• What you have to do: Copy nothing but the text: reproduce each line of the listing exactly and leave the pictures out.

━━ Collected data

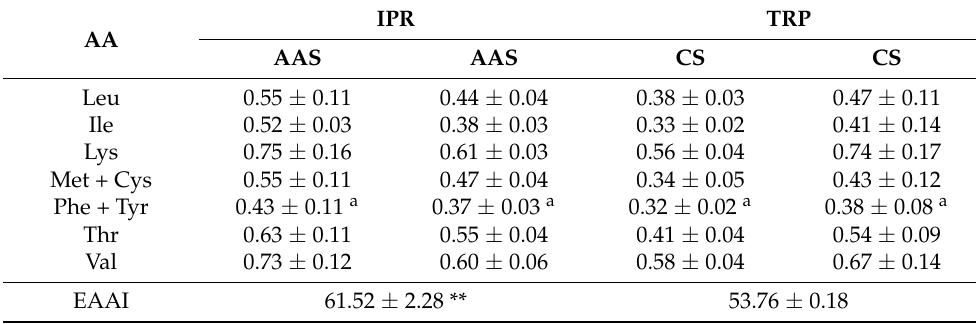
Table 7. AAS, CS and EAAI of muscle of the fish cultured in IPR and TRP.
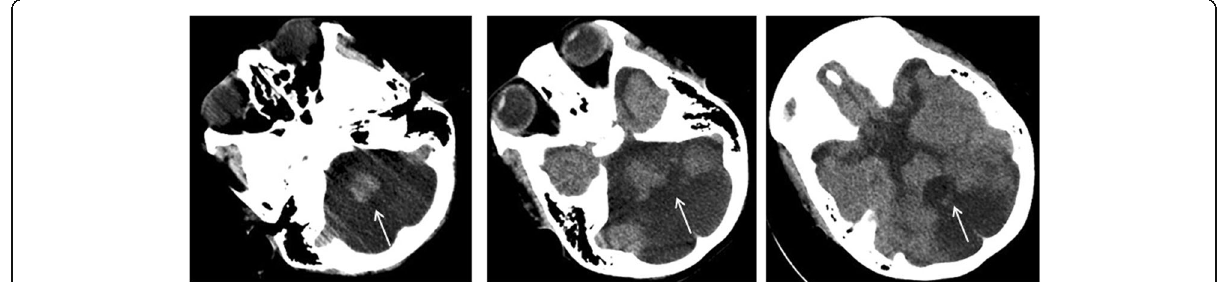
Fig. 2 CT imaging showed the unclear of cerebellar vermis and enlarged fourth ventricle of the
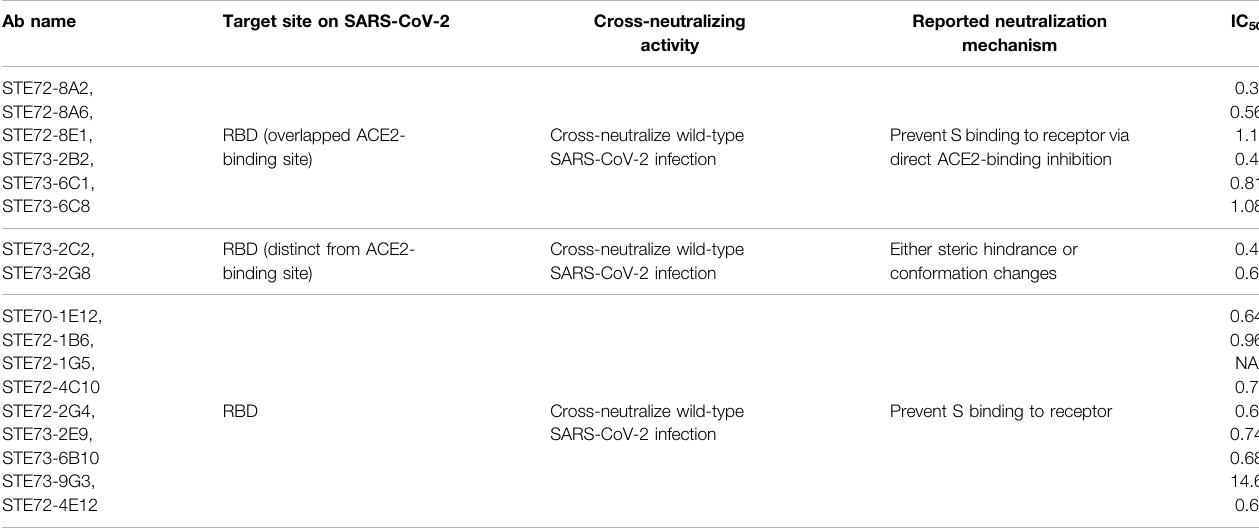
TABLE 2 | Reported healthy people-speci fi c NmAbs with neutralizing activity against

━━━━

• Expected output:
Table 7. AAS, CS and EAAI of muscle of the fish cultured in IPR and TRP.
Fig. 2 CT imaging showed the unclear of cerebellar vermis and enlarged fourth ventricle of the
TABLE 2 | Reported healthy people-speci fi c NmAbs with neutralizing activity against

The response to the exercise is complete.